Dataset entries:
____

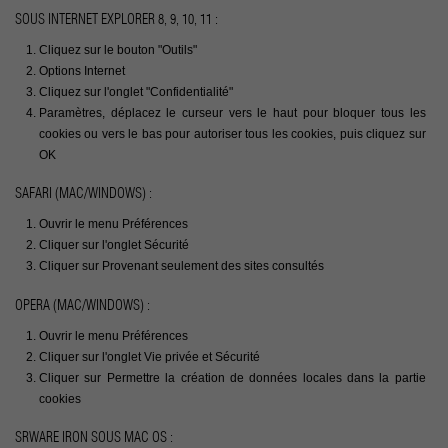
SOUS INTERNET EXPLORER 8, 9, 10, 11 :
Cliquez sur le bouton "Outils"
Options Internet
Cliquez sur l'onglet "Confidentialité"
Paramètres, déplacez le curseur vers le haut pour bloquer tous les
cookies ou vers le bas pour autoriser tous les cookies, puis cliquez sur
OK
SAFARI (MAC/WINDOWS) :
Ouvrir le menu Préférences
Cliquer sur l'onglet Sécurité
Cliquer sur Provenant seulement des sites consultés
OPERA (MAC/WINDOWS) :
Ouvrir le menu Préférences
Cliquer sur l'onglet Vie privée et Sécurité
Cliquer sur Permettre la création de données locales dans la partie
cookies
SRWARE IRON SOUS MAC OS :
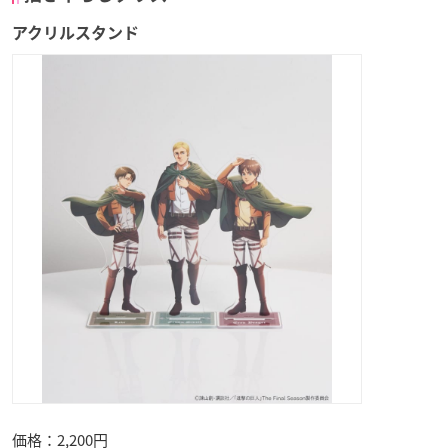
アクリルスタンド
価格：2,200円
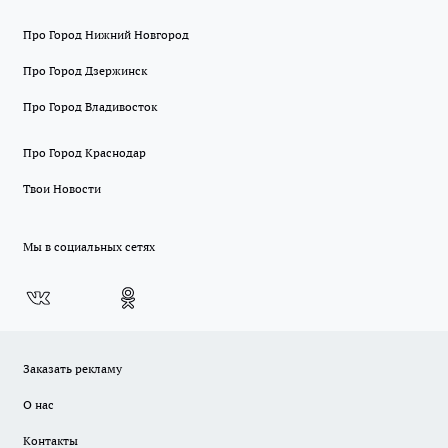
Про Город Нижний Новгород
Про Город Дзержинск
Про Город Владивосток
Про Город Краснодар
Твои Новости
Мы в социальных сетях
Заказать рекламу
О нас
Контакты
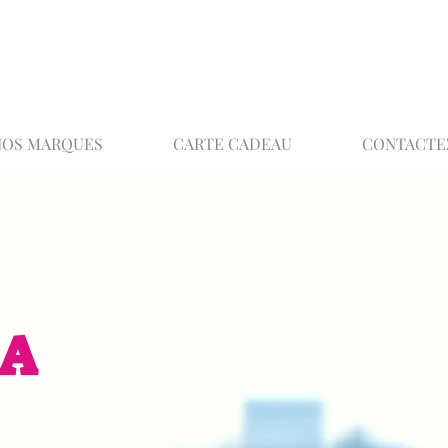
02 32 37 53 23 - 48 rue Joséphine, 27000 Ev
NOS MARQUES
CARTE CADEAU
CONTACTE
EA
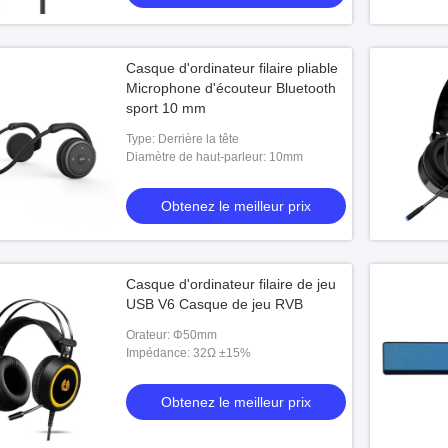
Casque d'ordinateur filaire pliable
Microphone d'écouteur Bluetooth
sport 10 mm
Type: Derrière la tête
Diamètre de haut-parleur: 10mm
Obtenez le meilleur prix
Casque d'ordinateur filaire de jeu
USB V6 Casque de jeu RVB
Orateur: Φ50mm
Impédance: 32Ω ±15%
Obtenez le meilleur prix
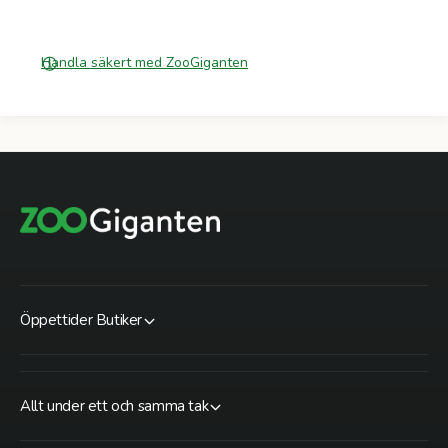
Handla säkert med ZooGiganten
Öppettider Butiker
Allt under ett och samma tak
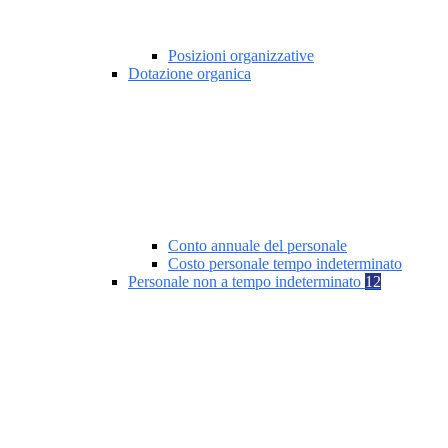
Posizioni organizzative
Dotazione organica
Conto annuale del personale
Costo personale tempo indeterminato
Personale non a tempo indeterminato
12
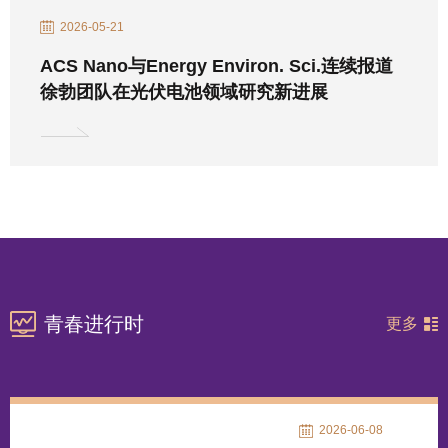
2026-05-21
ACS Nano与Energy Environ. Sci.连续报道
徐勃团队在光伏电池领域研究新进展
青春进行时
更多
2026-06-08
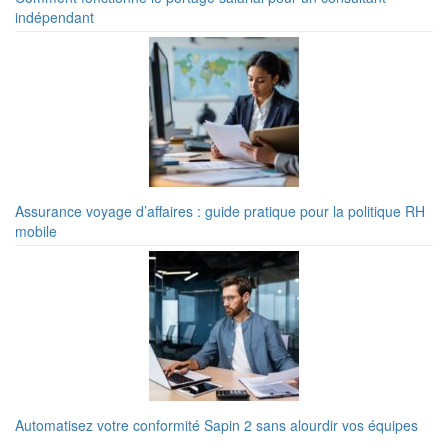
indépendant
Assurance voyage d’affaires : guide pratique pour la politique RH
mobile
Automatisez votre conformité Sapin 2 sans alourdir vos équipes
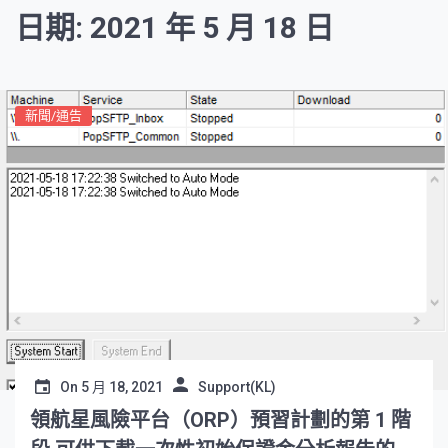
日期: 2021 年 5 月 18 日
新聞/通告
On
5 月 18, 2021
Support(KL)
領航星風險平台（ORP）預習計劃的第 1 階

____

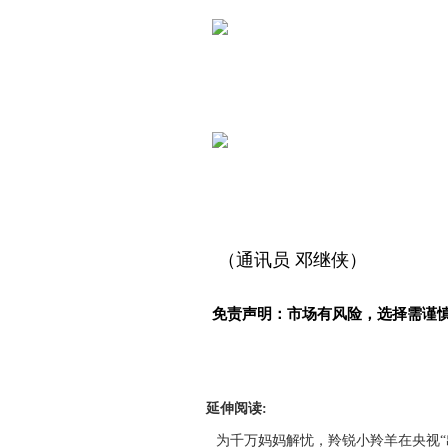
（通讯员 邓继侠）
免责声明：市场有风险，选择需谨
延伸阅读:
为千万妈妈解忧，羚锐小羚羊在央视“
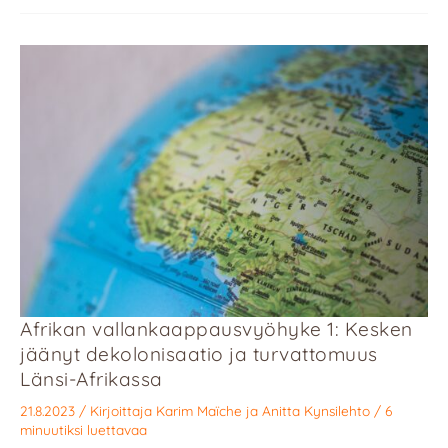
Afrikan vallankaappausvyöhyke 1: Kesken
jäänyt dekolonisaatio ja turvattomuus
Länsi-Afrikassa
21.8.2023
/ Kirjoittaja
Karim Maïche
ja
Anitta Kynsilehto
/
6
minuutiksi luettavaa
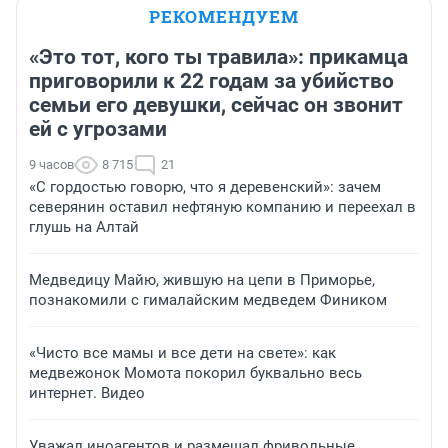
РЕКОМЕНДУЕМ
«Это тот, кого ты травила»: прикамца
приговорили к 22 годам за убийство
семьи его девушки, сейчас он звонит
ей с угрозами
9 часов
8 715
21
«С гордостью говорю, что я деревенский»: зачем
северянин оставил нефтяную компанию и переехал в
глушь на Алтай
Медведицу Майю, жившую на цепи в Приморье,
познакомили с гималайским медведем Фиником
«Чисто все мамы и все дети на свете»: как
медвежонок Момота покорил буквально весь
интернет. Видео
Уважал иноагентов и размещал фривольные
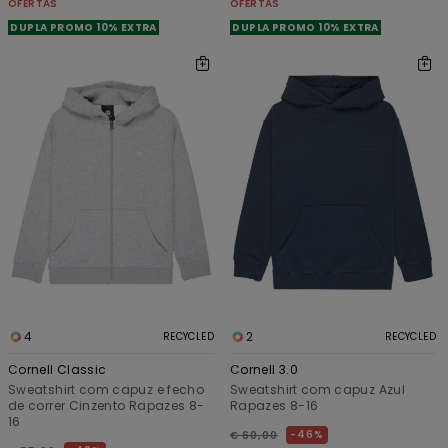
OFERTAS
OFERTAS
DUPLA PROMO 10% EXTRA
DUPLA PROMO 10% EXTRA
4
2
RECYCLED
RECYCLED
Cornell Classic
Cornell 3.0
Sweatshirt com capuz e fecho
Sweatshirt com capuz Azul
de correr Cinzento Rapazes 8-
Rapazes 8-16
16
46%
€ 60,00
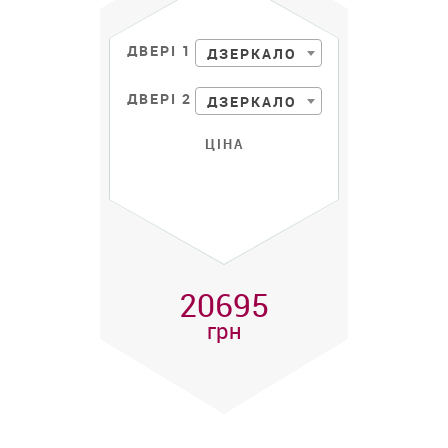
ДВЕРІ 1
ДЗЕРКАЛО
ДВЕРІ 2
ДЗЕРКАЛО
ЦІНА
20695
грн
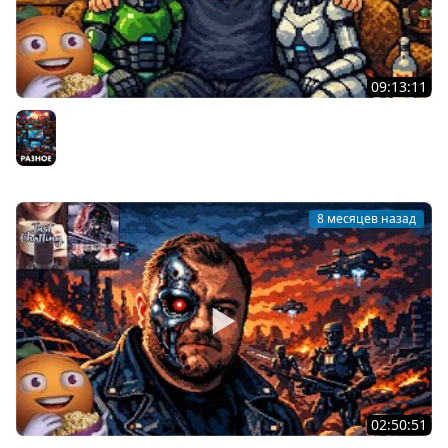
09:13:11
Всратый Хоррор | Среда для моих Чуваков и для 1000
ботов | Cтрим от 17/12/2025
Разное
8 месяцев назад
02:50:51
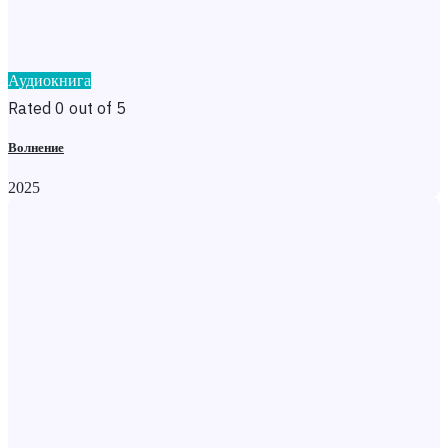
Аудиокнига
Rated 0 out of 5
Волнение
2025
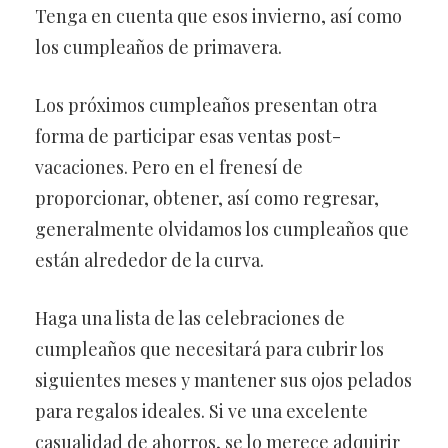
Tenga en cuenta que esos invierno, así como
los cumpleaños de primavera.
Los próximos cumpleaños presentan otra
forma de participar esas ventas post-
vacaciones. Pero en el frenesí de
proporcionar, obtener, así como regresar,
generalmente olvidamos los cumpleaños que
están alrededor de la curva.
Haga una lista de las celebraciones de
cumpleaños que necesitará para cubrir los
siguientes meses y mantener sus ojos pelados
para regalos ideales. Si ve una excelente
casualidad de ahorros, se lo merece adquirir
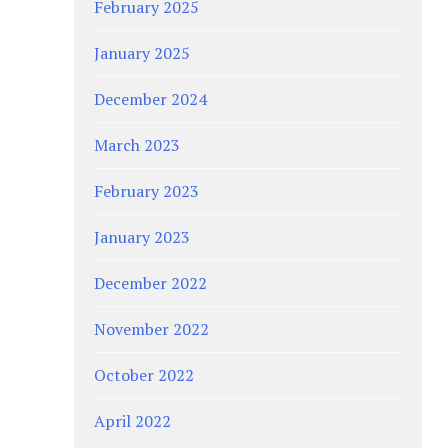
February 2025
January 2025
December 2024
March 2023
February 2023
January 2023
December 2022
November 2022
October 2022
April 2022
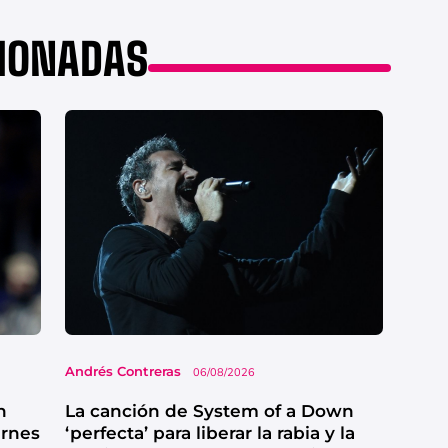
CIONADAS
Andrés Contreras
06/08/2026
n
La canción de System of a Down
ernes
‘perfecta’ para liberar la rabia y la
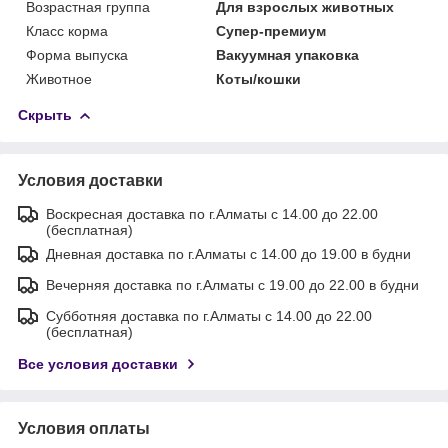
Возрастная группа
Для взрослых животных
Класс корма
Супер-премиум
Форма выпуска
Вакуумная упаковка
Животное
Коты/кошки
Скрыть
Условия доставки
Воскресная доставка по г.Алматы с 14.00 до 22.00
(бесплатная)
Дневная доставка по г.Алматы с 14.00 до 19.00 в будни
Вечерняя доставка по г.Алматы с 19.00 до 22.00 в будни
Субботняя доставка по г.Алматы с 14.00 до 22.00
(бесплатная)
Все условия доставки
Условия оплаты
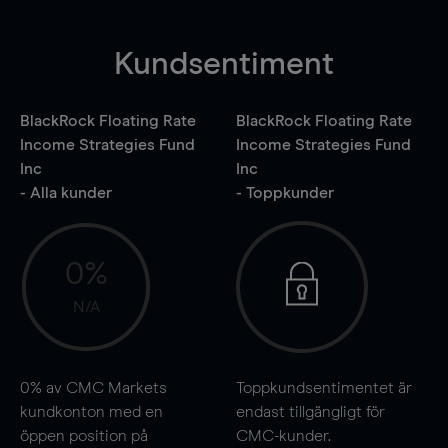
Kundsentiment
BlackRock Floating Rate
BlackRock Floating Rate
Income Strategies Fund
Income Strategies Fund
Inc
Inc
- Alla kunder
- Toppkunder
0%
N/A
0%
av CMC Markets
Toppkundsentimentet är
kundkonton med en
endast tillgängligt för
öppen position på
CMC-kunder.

____

WORK TASK - Look above for the line with "Вакуумная упаковка" and the line with "CMC-kunder."; set down those two lines and all lines between them exactly, without pictures and without anything else.

EXERCISE ANSWER -
Вакуумная упаковка
Животное
Коты/кошки
Скрыть
Условия доставки
Воскресная доставка по г.Алматы с 14.00 до 22.00
(бесплатная)
Дневная доставка по г.Алматы с 14.00 до 19.00 в будни
Вечерняя доставка по г.Алматы с 19.00 до 22.00 в будни
Субботняя доставка по г.Алматы с 14.00 до 22.00
(бесплатная)
Все условия доставки
Условия оплаты
Kundsentiment
BlackRock Floating Rate
BlackRock Floating Rate
Income Strategies Fund
Income Strategies Fund
Inc
Inc
- Alla kunder
- Toppkunder
0%
N/A
0%
av CMC Markets
Toppkundsentimentet är
kundkonton med en
endast tillgängligt för
öppen position på
CMC-kunder.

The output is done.